◆ Consigne 1
Renvoyez à l’identique les lignes des entrées, depuis leur début jusqu’à la ligne contenant « предусматривающих ответственность по » incluse, et seulement celles-ci.

◆ Extrait
Cette interview inaugure une série d’entretiens avec des acteurs régionaux du monde des logiciels libres que vous retrouverez sur Rue89Lyon.

Rue89Lyon : Le logiciel libre devrait-il remplacer les outils « propriétaires » ?

François Aubriot : Le logiciel libre, il n’y en a pas assez dans les écoles et les administrations. Moi, mon rêve c’est qu’à l’école mes enfants travaillent un jour sur Windows, le lendemain sur Mac OS et le surlendemain sur Linux. Il ne faut pas en faire de bêtes consommateurs de tablettes ou d’ordinateurs.

Qu’apporte de plus le logiciel libre par rapport aux autres services et logiciels ?

Les solutions propriétaires bien souvent n’apportent pas de valeur ajoutée aux métiers de l’informatique. Ce qui fait la valeur ajoutée ce sont plutôt les personnes qu’on recrute, qui travaillent avec nous et qui utilisent les machines. Je dis souvent à mes interlocuteurs : « Arrêtez d’être les directeurs informatiques de PC ». Les directions informatiques bien souvent n’existent que par rapport à leurs budgets. Gérer 3 millions de budget d’un service informatique ça ne veut rien dire en soi surtout si vous devez le dépenser à la fin de l’année et qu’il part bien souvent dans des machines ou licences.

Comment peut-on valoriser le faire de produire ou de travailler à partir de solutions libres ?

Le logiciel libre c’est redonner de la valeur ajoutée à l’individu. Un développeur brillant chez un éditeur propriétaire ne sera pas reconnu ou simplement auprès de peu de personnes et dans un cadre précis. Un développeur du libre brillant sera reconnu par toute la communauté et sera davantage valorisé pour ses compétences et pour le travail fourni qui pourra être réutilisé.

Quels sont les freins à son utilisation plus massive ?

J’essaye de faire comprendre qu’il vaut mieux mettre de l’argent dans la formation du personnel que dans les machines et licences. En venant chez nous les clients cherchent de la compétence. Et en travaillant avec des logiciels libres on mutualise en plus la R&D pour nos clients ce qui leur fait gagner de l’argent. Mais dans beaucoup de sociétés ou d’administrations, on est encore dans une logique d’investissement plutôt que de fonctionnement. On préfère mettre de l’argent et dépenser son budget dans le renouvellement ou l’achat de matériel et de licences qu’on peut « amortir ». Former, accompagner les utilisateurs fait encore peur.

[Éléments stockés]
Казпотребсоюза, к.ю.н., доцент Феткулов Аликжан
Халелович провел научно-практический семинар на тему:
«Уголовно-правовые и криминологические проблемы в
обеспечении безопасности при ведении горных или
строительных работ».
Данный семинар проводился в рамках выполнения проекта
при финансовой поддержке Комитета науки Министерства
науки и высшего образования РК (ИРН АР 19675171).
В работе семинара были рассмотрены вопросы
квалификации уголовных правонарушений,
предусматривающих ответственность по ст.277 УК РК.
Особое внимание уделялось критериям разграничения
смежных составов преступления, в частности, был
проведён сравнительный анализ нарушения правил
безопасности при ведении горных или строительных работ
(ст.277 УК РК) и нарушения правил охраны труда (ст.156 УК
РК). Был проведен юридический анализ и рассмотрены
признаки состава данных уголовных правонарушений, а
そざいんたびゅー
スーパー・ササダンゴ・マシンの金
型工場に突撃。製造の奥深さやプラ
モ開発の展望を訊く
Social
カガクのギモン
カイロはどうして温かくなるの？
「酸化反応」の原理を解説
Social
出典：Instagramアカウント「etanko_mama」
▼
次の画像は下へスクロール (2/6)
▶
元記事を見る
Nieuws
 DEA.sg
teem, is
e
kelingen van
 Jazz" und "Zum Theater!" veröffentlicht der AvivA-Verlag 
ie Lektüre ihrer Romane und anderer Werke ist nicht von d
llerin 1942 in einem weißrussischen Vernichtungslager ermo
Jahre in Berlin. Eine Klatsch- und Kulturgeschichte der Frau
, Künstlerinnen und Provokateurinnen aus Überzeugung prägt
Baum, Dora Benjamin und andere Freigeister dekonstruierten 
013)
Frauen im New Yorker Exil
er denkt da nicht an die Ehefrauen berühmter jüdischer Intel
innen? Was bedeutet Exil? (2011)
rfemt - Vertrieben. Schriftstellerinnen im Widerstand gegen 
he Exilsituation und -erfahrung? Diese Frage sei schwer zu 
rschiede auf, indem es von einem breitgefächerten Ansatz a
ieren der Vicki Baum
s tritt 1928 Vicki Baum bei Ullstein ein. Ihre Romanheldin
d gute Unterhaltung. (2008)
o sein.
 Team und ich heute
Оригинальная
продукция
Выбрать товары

◆ Consigne 2
Pour chaque affirmation, indiquez si elle concorde avec l’entretien (oui ou non) et citez à l’identique les mots de l’entretien qui tranchent.
(a) François Aubriot souhaite qu’à l’école ses enfants travaillent tour à tour sur Windows, Mac OS et Linux.
(b) Selon l’entretien, un développeur brillant chez un éditeur propriétaire est reconnu par toute la communauté.
(c) François Aubriot recommande de placer l’argent dans les machines et licences plutôt que dans la formation du personnel.

◆ Solution 1
Казпотребсоюза, к.ю.н., доцент Феткулов Аликжан
Халелович провел научно-практический семинар на тему:
«Уголовно-правовые и криминологические проблемы в
обеспечении безопасности при ведении горных или
строительных работ».
Данный семинар проводился в рамках выполнения проекта
при финансовой поддержке Комитета науки Министерства
науки и высшего образования РК (ИРН АР 19675171).
В работе семинара были рассмотрены вопросы
квалификации уголовных правонарушений,
предусматривающих ответственность по ст.277 УК РК.

◆ Solution 2
(a) Oui : « mon rêve c’est qu’à l’école mes enfants travaillent un jour sur Windows, le lendemain sur Mac OS et le surlendemain sur Linux ».
(b) Non : « Un développeur brillant chez un éditeur propriétaire ne sera pas reconnu ou simplement auprès de peu de personnes et dans un cadre précis ».
(c) Non : « il vaut mieux mettre de l’argent dans la formation du personnel que dans les machines et licences ».